“It had to be a sports car but more than a sports car,” Iacocca wrote in his memoir. “We wanted to develop a car that you could drive to the country club on Friday night, to the drag strip on Saturday and to church on Sunday.”

Mustang Fever

The Mustang, introduced at the 1964 World’s Fair in New York, was an unqualified hit. Iacocca and the car appeared on the covers of Time and Newsweek, with Time calling him “the hottest young man in Detroit.” As for the car itself, Time swooned: “Priced as low as $2,368 and able to accommodate a small family in its four seats, the Mustang seems destined to be a sort of Model A of sports cars, for the masses as well as the buffs.”

Iacocca “will probably go down in history as the first modern example of a charismatic business leader,” Harvard Business School professor Rakesh Khurana wrote in 2002. Iacocca’s turnaround of Detroit-based Chrysler “made him a celebrity and even a national hero,” one who relied on an “inspirational leadership” style that presaged that of Apple Inc.’s Steve Jobs, among others, he said.
Ford sold more than 400,000 Mustangs during the first model year. The car’s styling captured young buyers, and Mustang clubs sprang up around the country.

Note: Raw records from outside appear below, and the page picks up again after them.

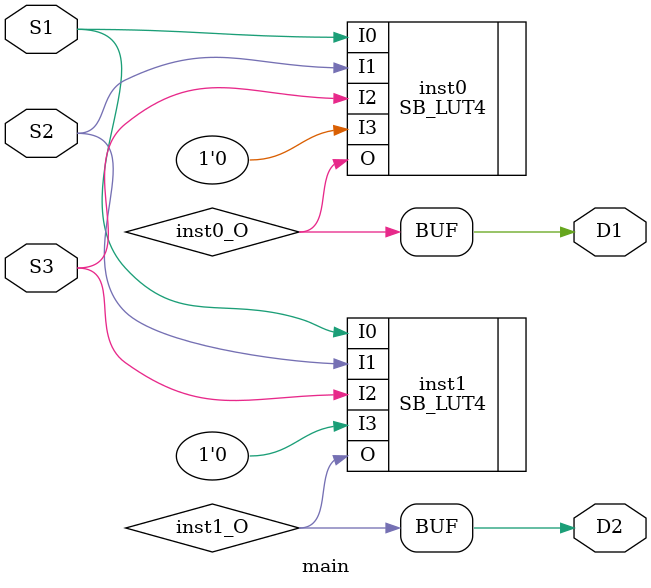
<source format=v>
module main (input  S1, input  S2, input  S3, output  D2, output  D1);
wire  inst0_O;
wire  inst1_O;
SB_LUT4 #(.LUT_INIT(16'h9696)) inst0 (.I0(S1), .I1(S2), .I2(S3), .I3(1'b0), .O(inst0_O));
SB_LUT4 #(.LUT_INIT(16'hE8E8)) inst1 (.I0(S1), .I1(S2), .I2(S3), .I3(1'b0), .O(inst1_O));
assign D2 = inst1_O;
assign D1 = inst0_O;
endmodule


</source>
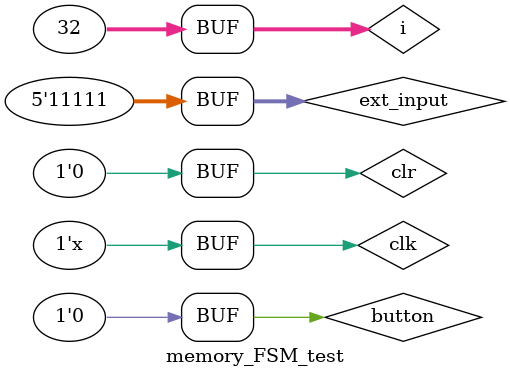
<source format=v>
`timescale 1ns / 1ps


module memory_FSM_test;

	// Inputs
	reg clk;
	reg clr;
	reg [4:0] ext_input;
	reg button;

	// Outputs
	wire [6:0] seg7;
	wire [3:0] select;
	 wire [14:0] addr0;
 	 wire [14:0] addr1;
	 wire [15:0] data0;
	 wire [15:0] data1;
	// Instantiate the Unit Under Test (UUT)
	memory_FSM uut (
		.clk(clk), 
		.clr(clr), 
		.ext_input(ext_input), 
		.button(button), 
		.seg7(seg7), 
		.select(select),
		.addr0(addr0),
		.addr1(addr1),
		.data0(data0),
		.data1(data1)
	);
	integer i;

	initial begin
		// Initialize Inputs
		clk = 0;
		clr = 0;
		ext_input = 0;
		button = 0;
		

		// Wait 100 ns for global reset to finish
		#100;
        
		clr = 1;
		#2 clr = 0;
		#500
		for (i =0; i < 2**5; i = i + 1) begin
			ext_input = i;
			#800000;
		end
		// Add stimulus here

	end
      
	always
		#1 clk = ~clk;
endmodule


</source>
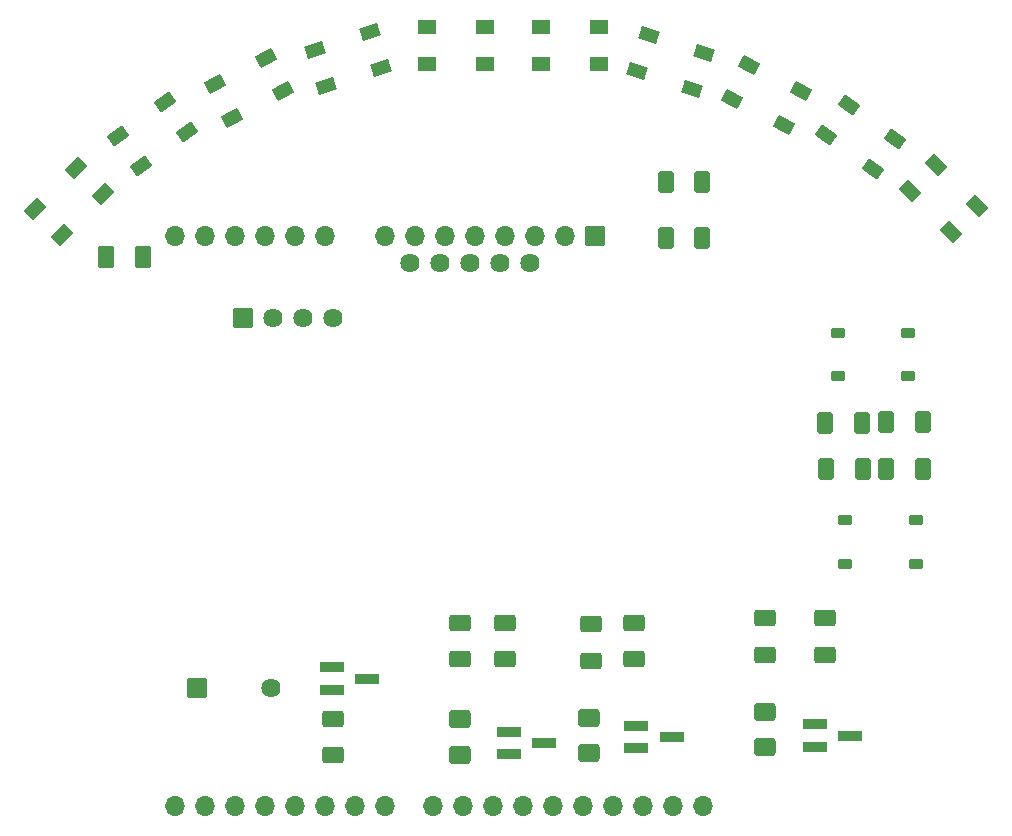
<source format=gbr>
%TF.GenerationSoftware,KiCad,Pcbnew,(5.99.0-13050-gf79cb382c4)*%
%TF.CreationDate,2021-11-18T10:13:38-08:00*%
%TF.ProjectId,S_Alarm,535f416c-6172-46d2-9e6b-696361645f70,rev?*%
%TF.SameCoordinates,Original*%
%TF.FileFunction,Soldermask,Top*%
%TF.FilePolarity,Negative*%
%FSLAX46Y46*%
G04 Gerber Fmt 4.6, Leading zero omitted, Abs format (unit mm)*
G04 Created by KiCad (PCBNEW (5.99.0-13050-gf79cb382c4)) date 2021-11-18 10:13:38*
%MOMM*%
%LPD*%
G01*
G04 APERTURE LIST*
G04 Aperture macros list*
%AMRoundRect*
0 Rectangle with rounded corners*
0 $1 Rounding radius*
0 $2 $3 $4 $5 $6 $7 $8 $9 X,Y pos of 4 corners*
0 Add a 4 corners polygon primitive as box body*
4,1,4,$2,$3,$4,$5,$6,$7,$8,$9,$2,$3,0*
0 Add four circle primitives for the rounded corners*
1,1,$1+$1,$2,$3*
1,1,$1+$1,$4,$5*
1,1,$1+$1,$6,$7*
1,1,$1+$1,$8,$9*
0 Add four rect primitives between the rounded corners*
20,1,$1+$1,$2,$3,$4,$5,0*
20,1,$1+$1,$4,$5,$6,$7,0*
20,1,$1+$1,$6,$7,$8,$9,0*
20,1,$1+$1,$8,$9,$2,$3,0*%
G04 Aperture macros list end*
%ADD10RoundRect,0.050800X0.800000X-0.800000X0.800000X0.800000X-0.800000X0.800000X-0.800000X-0.800000X0*%
%ADD11O,1.701600X1.701600*%
%ADD12RoundRect,0.050800X-0.762000X-0.762000X0.762000X-0.762000X0.762000X0.762000X-0.762000X0.762000X0*%
%ADD13C,1.625600*%
%ADD14RoundRect,0.050800X0.883883X-0.176777X-0.176777X0.883883X-0.883883X0.176777X0.176777X-0.883883X0*%
%ADD15RoundRect,0.300801X0.624999X-0.462499X0.624999X0.462499X-0.624999X0.462499X-0.624999X-0.462499X0*%
%ADD16RoundRect,0.050800X0.558784X0.707291X-0.867801X0.243766X-0.558784X-0.707291X0.867801X-0.243766X0*%
%ADD17RoundRect,0.300800X0.412500X0.650000X-0.412500X0.650000X-0.412500X-0.650000X0.412500X-0.650000X0*%
%ADD18RoundRect,0.300800X0.400000X0.625000X-0.400000X0.625000X-0.400000X-0.625000X0.400000X-0.625000X0*%
%ADD19RoundRect,0.300800X0.625000X-0.400000X0.625000X0.400000X-0.625000X0.400000X-0.625000X-0.400000X0*%
%ADD20RoundRect,0.050800X-0.500000X0.350000X-0.500000X-0.350000X0.500000X-0.350000X0.500000X0.350000X0*%
%ADD21RoundRect,0.300800X-0.625000X0.400000X-0.625000X-0.400000X0.625000X-0.400000X0.625000X0.400000X0*%
%ADD22RoundRect,0.050800X-0.950000X-0.400000X0.950000X-0.400000X0.950000X0.400000X-0.950000X0.400000X0*%
%ADD23RoundRect,0.050800X0.750000X0.500000X-0.750000X0.500000X-0.750000X-0.500000X0.750000X-0.500000X0*%
%ADD24RoundRect,0.050800X0.312870X0.845347X-0.900655X-0.036330X-0.312870X-0.845347X0.900655X0.036330X0*%
%ADD25RoundRect,0.050800X0.176777X0.883883X-0.883883X-0.176777X-0.176777X-0.883883X0.883883X0.176777X0*%
%ADD26RoundRect,0.300800X-0.400000X-0.625000X0.400000X-0.625000X0.400000X0.625000X-0.400000X0.625000X0*%
%ADD27RoundRect,0.050800X0.441260X0.785996X-0.895250X0.105010X-0.441260X-0.785996X0.895250X-0.105010X0*%
%ADD28RoundRect,0.050800X0.867801X0.243766X-0.558784X0.707291X-0.867801X-0.243766X0.558784X-0.707291X0*%
%ADD29RoundRect,0.050800X0.900655X-0.036330X-0.312870X0.845347X-0.900655X0.036330X0.312870X-0.845347X0*%
%ADD30RoundRect,0.050800X0.895250X0.105010X-0.441260X0.785996X-0.895250X-0.105010X0.441260X-0.785996X0*%
%ADD31RoundRect,0.050800X0.500000X-0.350000X0.500000X0.350000X-0.500000X0.350000X-0.500000X-0.350000X0*%
G04 APERTURE END LIST*
D10*
%TO.C,A1*%
X126111000Y-50800000D03*
D11*
X123571000Y-50800000D03*
X121031000Y-50800000D03*
X118491000Y-50800000D03*
X115951000Y-50800000D03*
X113411000Y-50800000D03*
X110871000Y-50800000D03*
X108331000Y-50800000D03*
X103251000Y-50800000D03*
X100711000Y-50800000D03*
X98171000Y-50800000D03*
X95631000Y-50800000D03*
X93091000Y-50800000D03*
X90551000Y-50800000D03*
X90551000Y-99060000D03*
X93091000Y-99060000D03*
X95631000Y-99060000D03*
X98171000Y-99060000D03*
X100711000Y-99060000D03*
X103251000Y-99060000D03*
X105791000Y-99060000D03*
X108331000Y-99060000D03*
X112391000Y-99060000D03*
X114931000Y-99060000D03*
X117471000Y-99060000D03*
X120011000Y-99060000D03*
X122551000Y-99060000D03*
X125091000Y-99060000D03*
X127631000Y-99060000D03*
X130171000Y-99060000D03*
X132711000Y-99060000D03*
X135251000Y-99060000D03*
%TD*%
D12*
%TO.C,DS2*%
X96266000Y-57715000D03*
D13*
X98806000Y-57715000D03*
X101346000Y-57715000D03*
X103886000Y-57715000D03*
%TD*%
D14*
%TO.C,D3*%
X154973959Y-44761218D03*
X152711218Y-47023959D03*
X156176041Y-50488782D03*
X158438782Y-48226041D03*
%TD*%
D15*
%TO.C,D12*%
X140462000Y-94070500D03*
X140462000Y-91095500D03*
%TD*%
D16*
%TO.C,D9*%
X102331484Y-35049401D03*
X103320339Y-38092782D03*
X107980516Y-36578599D03*
X106991661Y-33535218D03*
%TD*%
D17*
%TO.C,C1*%
X87795500Y-52578000D03*
X84670500Y-52578000D03*
%TD*%
D18*
%TO.C,R1*%
X135154000Y-46228000D03*
X132054000Y-46228000D03*
%TD*%
D19*
%TO.C,R7*%
X145542000Y-86259000D03*
X145542000Y-83159000D03*
%TD*%
D20*
%TO.C,SW2*%
X152605999Y-62683001D03*
X146605999Y-62683001D03*
X152605999Y-58983001D03*
X146605999Y-58983001D03*
%TD*%
D19*
%TO.C,R6*%
X118491000Y-86640000D03*
X118491000Y-83540000D03*
%TD*%
D21*
%TO.C,R11*%
X114681000Y-83540000D03*
X114681000Y-86640000D03*
%TD*%
%TO.C,R12*%
X140462000Y-83159000D03*
X140462000Y-86259000D03*
%TD*%
%TO.C,R10*%
X125730000Y-83667000D03*
X125730000Y-86767000D03*
%TD*%
D22*
%TO.C,Q4*%
X103783000Y-87315000D03*
X103783000Y-89215000D03*
X106783000Y-88265000D03*
%TD*%
D23*
%TO.C,D13*%
X121502000Y-33071000D03*
X121502000Y-36271000D03*
X126402000Y-36271000D03*
X126402000Y-33071000D03*
%TD*%
D21*
%TO.C,R13*%
X103886000Y-91668000D03*
X103886000Y-94768000D03*
%TD*%
D22*
%TO.C,Q2*%
X118769000Y-92776000D03*
X118769000Y-94676000D03*
X121769000Y-93726000D03*
%TD*%
D24*
%TO.C,D4*%
X85723452Y-42309647D03*
X87604365Y-44898501D03*
X91568548Y-42018353D03*
X89687635Y-39429499D03*
%TD*%
D25*
%TO.C,D1*%
X78670218Y-48480041D03*
X80932959Y-50742782D03*
X84397782Y-47277959D03*
X82135041Y-45015218D03*
%TD*%
D18*
%TO.C,R3*%
X148739000Y-70485003D03*
X145639000Y-70485003D03*
%TD*%
D23*
%TO.C,D11*%
X111850000Y-33071000D03*
X111850000Y-36271000D03*
X116750000Y-36271000D03*
X116750000Y-33071000D03*
%TD*%
D26*
%TO.C,R9*%
X150719000Y-66548002D03*
X153819000Y-66548002D03*
%TD*%
D27*
%TO.C,D6*%
X93864649Y-37913666D03*
X95317419Y-40764887D03*
X99683351Y-38540334D03*
X98230581Y-35689113D03*
%TD*%
D19*
%TO.C,R5*%
X129413000Y-86640000D03*
X129413000Y-83540000D03*
%TD*%
D28*
%TO.C,D10*%
X130625339Y-33789218D03*
X129636484Y-36832599D03*
X134296661Y-38346782D03*
X135285516Y-35303401D03*
%TD*%
D29*
%TO.C,D5*%
X147548365Y-39683499D03*
X145667452Y-42272353D03*
X149631635Y-45152501D03*
X151512548Y-42563647D03*
%TD*%
D26*
%TO.C,R8*%
X150719001Y-70485003D03*
X153819001Y-70485003D03*
%TD*%
D15*
%TO.C,D2*%
X125603000Y-94578500D03*
X125603000Y-91603500D03*
%TD*%
D18*
%TO.C,R4*%
X148682002Y-66617003D03*
X145582002Y-66617003D03*
%TD*%
%TO.C,R2*%
X135154000Y-50927000D03*
X132054000Y-50927000D03*
%TD*%
D30*
%TO.C,D8*%
X139132419Y-36324113D03*
X137679649Y-39175334D03*
X142045581Y-41399887D03*
X143498351Y-38548666D03*
%TD*%
D15*
%TO.C,D7*%
X114681000Y-94705500D03*
X114681000Y-91730500D03*
%TD*%
D22*
%TO.C,Q3*%
X144677000Y-92141000D03*
X144677000Y-94041000D03*
X147677000Y-93091000D03*
%TD*%
D13*
%TO.C,U1*%
X110395000Y-53086000D03*
X112935000Y-53086000D03*
X115475000Y-53086000D03*
X118015000Y-53086000D03*
X120555000Y-53086000D03*
%TD*%
D12*
%TO.C,BZ1*%
X92377000Y-89027000D03*
D13*
X98627000Y-89027000D03*
%TD*%
D22*
%TO.C,Q1*%
X129564000Y-92268000D03*
X129564000Y-94168000D03*
X132564000Y-93218000D03*
%TD*%
D31*
%TO.C,SW1*%
X147237000Y-74858000D03*
X153237000Y-74858000D03*
X147237000Y-78558000D03*
X153237000Y-78558000D03*
%TD*%
M02*

</source>
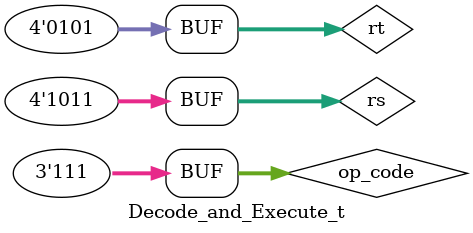
<source format=v>
`timescale 1ns / 1ps
module Decode_and_Execute_t();
reg [3-1:0] op_code;
reg [4-1:0] rs, rt;
wire [4-1:0] rd;
Decode_and_Execute fun1(op_code, rs, rt, rd);
    initial begin
        op_code = 3'b111;
        repeat (2 ** 3) begin
            op_code = op_code + 3'b1;
            rs = 4'b1000;rt = 4'b0001;#5;
        end
        
        op_code = 3'b111;
        repeat (2 ** 3) begin
            op_code = op_code + 3'b1;
            rs = 4'b1111;rt = 4'b1100;#5;
        end
        
        op_code = 3'b111;
        repeat (2 ** 3) begin
            op_code = op_code + 3'b1;
            rs = 4'b1011;rt = 4'b0101;#5;
        end
    end
endmodule

</source>
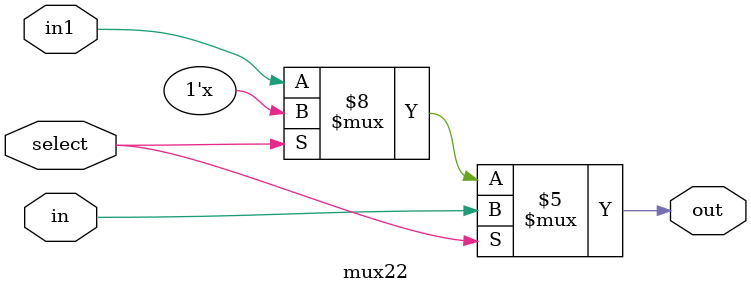
<source format=v>
module mux22(select,in,in1,out);

input  select;
input  in,in1;
output out;
reg  out;
wire  select;

always@(select or in or in1)
begin
if(select == 0)
out=in1;
if(select == 1)
out=in;
end

endmodule

</source>
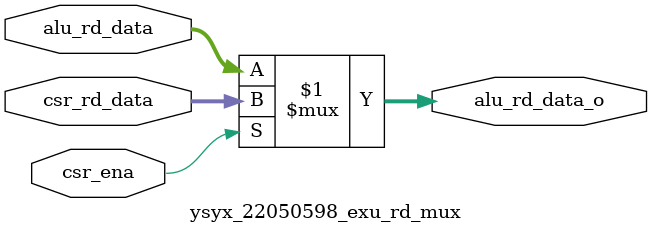
<source format=v>
module ysyx_22050598_exu_rd_mux (
    input [63:0]   csr_rd_data     ,
    input [63:0]   alu_rd_data     ,
    input          csr_ena         ,
    output [63:0]  alu_rd_data_o
);

    assign alu_rd_data_o = csr_ena ? csr_rd_data : alu_rd_data;
    
endmodule
</source>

Not everybody believed Iacocca deserved the share of credit he got.

“The model was totally completed by the time Lee saw it,” Eugene Bordinat Jr., Ford’s design director at the time, told Time in 1985. “We conceived the car, and he pimped it after it was born.”

Sparring Executives

Iacocca became president of Dearborn, Michigan-based Ford in 1970. At 46, he was second in command only to Chairman Henry Ford II, grandson of the company’s founder and seven years his senior. During Iacocca’s eight-year tenure, the two men sparred over topics big and small, from car design to perceived personal slights.

Executive-suite reorganizations in 1977 and 1978 resulted in de facto demotions of Iacocca and led to a showdown meeting on July 13, 1978, at which Ford ordered him to resign. His last day on the payroll was Oct. 15, his 54th birthday. He had been at Ford for 32 years.

Years later, Iacocca devoted 40 pages in his autobiography to settling the score.